However, levels of SSTR2 mRNA were significantly 37.6% lower in monkeys exposed chronically to low dose haloperidol, suggesting that the lower levels of SSTR2 mRNA selectively in pyramidal neurons in DLPFC layers 5-6 in schizophrenia should be interpreted with caution. In concert with prior findings of lower SST mRNA expression in the same subjects, the results of this study suggest the convergence of pre- and post-synaptic mechanisms to reduce inhibitory inputs to pyramidal neurons in the infragranular layers of the DLPFC.
This article is part of a Special Issue entitled ‘Schizophrenia’.
(C) 2010 Elsevier Ltd. All rights reserved.”
“Clozapine is known to be effective in treating schizophrenia patients with comorbid alcohol use
disorders (AUD). However, few prospective Veliparib studies have examined the effect of clozapine on community survival of the patient, which is one of the most important indicators of E7080 chemical structure success for patients with schizophrenia. In this prospective, naturalistic, observational, community-survival-analysis study, we compared the effect of clozapine and risperidone on two-year psychiatric hospitalization rate and time to hospitalization in the treatment of patients with schizophrenia and comorbid AUD. We found that the clozapine treated patients were readmitted to hospital significantly later (mean survival=526.5 days, n=25 patients) than the risperidone treated patients (mean survival=420.4 days, n=36 patients). The survival curve for the clozapine-treated patients was significantly different from that of the risperidone treated patients
(log-rank test, df=1, p=.045). At the end of the two-year study period, 75% of the risperidone treated patients had been admitted to the hospital, compared to only 48% of the clozapine treated patients. These findings suggest that clozapine should be considered for the treatment of schizophrenia patients with comorbid AUD. However, due to the limitations of this study, further studies will be required to confirm these findings. (C) 2008 Elsevier Inc.
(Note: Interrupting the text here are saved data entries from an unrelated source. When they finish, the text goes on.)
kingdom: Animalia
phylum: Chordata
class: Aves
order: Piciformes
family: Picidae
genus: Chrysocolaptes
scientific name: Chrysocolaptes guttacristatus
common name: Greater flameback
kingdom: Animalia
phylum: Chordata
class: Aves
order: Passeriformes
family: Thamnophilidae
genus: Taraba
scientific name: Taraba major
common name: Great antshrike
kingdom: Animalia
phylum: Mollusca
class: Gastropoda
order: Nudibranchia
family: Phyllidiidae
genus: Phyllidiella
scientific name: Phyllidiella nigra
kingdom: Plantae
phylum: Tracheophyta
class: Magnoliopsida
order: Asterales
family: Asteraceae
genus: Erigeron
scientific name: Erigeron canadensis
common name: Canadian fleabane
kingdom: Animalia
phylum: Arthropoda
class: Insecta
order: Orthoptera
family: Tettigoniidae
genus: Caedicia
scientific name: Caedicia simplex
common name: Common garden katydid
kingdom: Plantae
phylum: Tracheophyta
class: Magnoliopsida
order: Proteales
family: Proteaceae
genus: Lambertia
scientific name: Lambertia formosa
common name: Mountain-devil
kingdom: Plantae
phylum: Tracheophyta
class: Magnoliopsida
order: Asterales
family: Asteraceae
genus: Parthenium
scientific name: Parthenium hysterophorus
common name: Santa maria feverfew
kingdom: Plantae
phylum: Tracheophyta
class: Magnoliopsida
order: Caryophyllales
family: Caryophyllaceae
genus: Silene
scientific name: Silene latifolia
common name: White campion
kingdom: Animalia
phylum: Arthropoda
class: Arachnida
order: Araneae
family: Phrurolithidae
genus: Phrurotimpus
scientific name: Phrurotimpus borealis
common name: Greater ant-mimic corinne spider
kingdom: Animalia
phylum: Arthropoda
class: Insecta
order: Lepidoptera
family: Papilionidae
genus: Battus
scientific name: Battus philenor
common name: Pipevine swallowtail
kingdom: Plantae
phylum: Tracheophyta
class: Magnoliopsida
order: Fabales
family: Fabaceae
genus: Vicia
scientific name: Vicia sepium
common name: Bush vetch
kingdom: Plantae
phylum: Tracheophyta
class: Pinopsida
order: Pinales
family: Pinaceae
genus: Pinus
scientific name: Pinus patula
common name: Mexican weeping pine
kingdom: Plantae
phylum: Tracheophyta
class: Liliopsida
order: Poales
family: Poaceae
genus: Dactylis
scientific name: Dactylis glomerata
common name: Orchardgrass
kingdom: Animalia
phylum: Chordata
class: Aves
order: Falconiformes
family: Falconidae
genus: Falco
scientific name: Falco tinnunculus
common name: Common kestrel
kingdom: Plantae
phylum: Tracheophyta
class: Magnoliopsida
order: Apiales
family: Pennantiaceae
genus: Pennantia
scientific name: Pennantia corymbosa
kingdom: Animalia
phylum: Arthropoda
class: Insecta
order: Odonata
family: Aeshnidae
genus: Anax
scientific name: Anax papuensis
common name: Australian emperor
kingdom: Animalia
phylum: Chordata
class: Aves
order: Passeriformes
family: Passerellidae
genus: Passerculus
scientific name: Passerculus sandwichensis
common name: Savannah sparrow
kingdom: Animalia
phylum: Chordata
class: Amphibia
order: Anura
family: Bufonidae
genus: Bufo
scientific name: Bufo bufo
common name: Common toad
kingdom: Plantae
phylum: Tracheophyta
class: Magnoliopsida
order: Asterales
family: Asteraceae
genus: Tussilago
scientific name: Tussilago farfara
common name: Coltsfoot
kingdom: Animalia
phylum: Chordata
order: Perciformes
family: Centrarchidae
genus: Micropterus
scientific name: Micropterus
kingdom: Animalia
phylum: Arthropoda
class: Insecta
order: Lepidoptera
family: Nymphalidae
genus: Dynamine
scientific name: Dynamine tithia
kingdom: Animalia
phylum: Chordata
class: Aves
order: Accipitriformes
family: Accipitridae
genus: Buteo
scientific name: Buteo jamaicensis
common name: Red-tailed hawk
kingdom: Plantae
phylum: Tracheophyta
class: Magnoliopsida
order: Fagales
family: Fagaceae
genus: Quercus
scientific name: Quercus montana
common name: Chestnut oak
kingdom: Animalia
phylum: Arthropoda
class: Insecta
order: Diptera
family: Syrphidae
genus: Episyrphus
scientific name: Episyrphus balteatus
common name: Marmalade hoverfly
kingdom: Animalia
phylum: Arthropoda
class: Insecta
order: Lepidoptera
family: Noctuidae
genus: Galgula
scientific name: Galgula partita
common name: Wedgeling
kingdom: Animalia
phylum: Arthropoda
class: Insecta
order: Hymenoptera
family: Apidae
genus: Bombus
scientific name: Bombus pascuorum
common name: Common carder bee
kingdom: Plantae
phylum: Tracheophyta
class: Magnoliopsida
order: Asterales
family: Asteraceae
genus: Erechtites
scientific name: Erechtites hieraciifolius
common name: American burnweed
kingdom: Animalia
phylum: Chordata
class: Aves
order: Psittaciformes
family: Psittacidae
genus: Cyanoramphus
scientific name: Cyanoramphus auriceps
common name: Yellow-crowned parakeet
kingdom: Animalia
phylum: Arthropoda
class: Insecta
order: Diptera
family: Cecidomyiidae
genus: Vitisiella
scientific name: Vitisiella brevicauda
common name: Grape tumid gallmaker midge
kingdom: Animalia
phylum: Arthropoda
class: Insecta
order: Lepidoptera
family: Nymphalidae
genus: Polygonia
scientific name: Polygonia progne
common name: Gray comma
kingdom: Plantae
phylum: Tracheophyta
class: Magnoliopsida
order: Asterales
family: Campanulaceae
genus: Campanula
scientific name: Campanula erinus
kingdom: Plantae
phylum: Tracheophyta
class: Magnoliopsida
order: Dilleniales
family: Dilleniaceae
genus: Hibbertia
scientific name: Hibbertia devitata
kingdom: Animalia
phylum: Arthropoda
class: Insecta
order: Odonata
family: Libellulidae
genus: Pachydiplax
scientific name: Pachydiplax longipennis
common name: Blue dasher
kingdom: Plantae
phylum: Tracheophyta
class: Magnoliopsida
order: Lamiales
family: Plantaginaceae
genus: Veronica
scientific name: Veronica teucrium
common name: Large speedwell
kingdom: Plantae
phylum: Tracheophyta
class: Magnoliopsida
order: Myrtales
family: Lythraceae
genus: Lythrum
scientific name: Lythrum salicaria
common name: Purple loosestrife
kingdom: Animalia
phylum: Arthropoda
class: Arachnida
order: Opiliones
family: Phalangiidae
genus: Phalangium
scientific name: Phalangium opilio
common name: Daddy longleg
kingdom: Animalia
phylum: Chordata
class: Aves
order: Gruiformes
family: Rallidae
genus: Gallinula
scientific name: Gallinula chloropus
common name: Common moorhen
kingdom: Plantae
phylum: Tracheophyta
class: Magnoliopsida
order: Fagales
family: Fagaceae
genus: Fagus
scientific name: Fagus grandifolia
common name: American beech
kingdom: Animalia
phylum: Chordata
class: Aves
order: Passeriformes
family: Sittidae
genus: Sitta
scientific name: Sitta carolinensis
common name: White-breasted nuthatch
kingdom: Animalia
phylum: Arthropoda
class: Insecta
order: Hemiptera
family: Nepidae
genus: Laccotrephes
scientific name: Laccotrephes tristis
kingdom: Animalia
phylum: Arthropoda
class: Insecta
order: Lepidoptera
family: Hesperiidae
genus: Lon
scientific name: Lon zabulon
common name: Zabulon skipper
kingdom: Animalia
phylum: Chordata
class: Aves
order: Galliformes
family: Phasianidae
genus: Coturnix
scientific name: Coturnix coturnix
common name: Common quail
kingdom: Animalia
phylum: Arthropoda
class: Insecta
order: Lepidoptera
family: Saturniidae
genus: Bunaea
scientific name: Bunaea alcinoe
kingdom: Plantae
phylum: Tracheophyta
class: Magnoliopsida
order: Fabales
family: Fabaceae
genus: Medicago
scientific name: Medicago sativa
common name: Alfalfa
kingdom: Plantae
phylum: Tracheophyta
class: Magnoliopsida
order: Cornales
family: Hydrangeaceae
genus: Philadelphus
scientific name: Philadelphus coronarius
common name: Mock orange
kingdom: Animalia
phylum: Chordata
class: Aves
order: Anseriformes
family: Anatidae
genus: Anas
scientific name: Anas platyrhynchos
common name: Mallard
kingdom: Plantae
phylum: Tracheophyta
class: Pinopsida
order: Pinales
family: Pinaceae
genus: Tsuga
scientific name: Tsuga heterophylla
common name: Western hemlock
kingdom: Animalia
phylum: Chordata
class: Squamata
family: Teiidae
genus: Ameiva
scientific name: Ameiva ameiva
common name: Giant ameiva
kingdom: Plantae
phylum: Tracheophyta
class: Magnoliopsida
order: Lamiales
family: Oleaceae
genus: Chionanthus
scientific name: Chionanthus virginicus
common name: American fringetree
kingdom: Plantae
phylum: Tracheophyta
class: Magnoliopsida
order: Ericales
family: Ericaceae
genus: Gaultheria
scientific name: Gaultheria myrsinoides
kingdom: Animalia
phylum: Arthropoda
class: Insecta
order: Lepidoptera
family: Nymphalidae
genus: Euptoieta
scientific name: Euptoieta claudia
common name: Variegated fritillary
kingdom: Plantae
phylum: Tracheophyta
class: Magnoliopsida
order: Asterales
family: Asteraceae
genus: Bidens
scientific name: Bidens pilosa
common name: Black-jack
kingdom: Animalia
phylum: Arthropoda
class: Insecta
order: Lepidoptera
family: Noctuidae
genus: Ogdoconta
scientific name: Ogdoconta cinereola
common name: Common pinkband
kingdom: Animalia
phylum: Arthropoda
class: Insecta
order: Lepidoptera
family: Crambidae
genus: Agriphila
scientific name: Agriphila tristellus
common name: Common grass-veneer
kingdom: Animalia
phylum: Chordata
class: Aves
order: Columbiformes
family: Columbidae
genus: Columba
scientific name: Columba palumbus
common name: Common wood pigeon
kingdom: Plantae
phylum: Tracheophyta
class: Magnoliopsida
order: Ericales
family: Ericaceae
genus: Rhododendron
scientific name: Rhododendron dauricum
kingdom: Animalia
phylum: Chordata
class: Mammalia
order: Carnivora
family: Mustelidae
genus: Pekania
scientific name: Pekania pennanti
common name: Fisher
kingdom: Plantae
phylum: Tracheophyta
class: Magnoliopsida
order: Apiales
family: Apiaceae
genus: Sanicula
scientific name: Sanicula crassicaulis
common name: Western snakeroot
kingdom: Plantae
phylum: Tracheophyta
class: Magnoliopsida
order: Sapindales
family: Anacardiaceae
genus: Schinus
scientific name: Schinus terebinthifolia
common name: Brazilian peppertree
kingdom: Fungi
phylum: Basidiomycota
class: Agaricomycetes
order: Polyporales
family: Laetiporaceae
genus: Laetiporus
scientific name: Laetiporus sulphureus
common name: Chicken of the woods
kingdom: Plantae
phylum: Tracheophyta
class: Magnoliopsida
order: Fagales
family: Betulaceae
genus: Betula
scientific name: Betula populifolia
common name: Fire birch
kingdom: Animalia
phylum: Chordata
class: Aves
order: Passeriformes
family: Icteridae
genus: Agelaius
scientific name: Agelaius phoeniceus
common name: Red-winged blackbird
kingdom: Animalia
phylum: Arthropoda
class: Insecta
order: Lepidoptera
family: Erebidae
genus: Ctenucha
All rights reserved.”
“Glycogen storage disease type BAY 63-2521 supplier I (GSD I) is caused by deficiency of the glucose-6-phosphatase catalytic subunit in type la or of glucose-6-phosphate transporter in type lb. The cellular bases for disruptions of homeostasis have been increasingly understood in GSD I, including those for anemia, renal failure and neutropenia. Advances in the understanding of cellular abnormalities in GSD I have provided rationales for new therapy, and recent developments in gene therapy have led to potential curative treatments for GSD I. These advances will benefit patients with GSD I in the future, improving both quality of life and survival, as well as illuminating the molecular effects of altered metabolism upon multiple organ systems.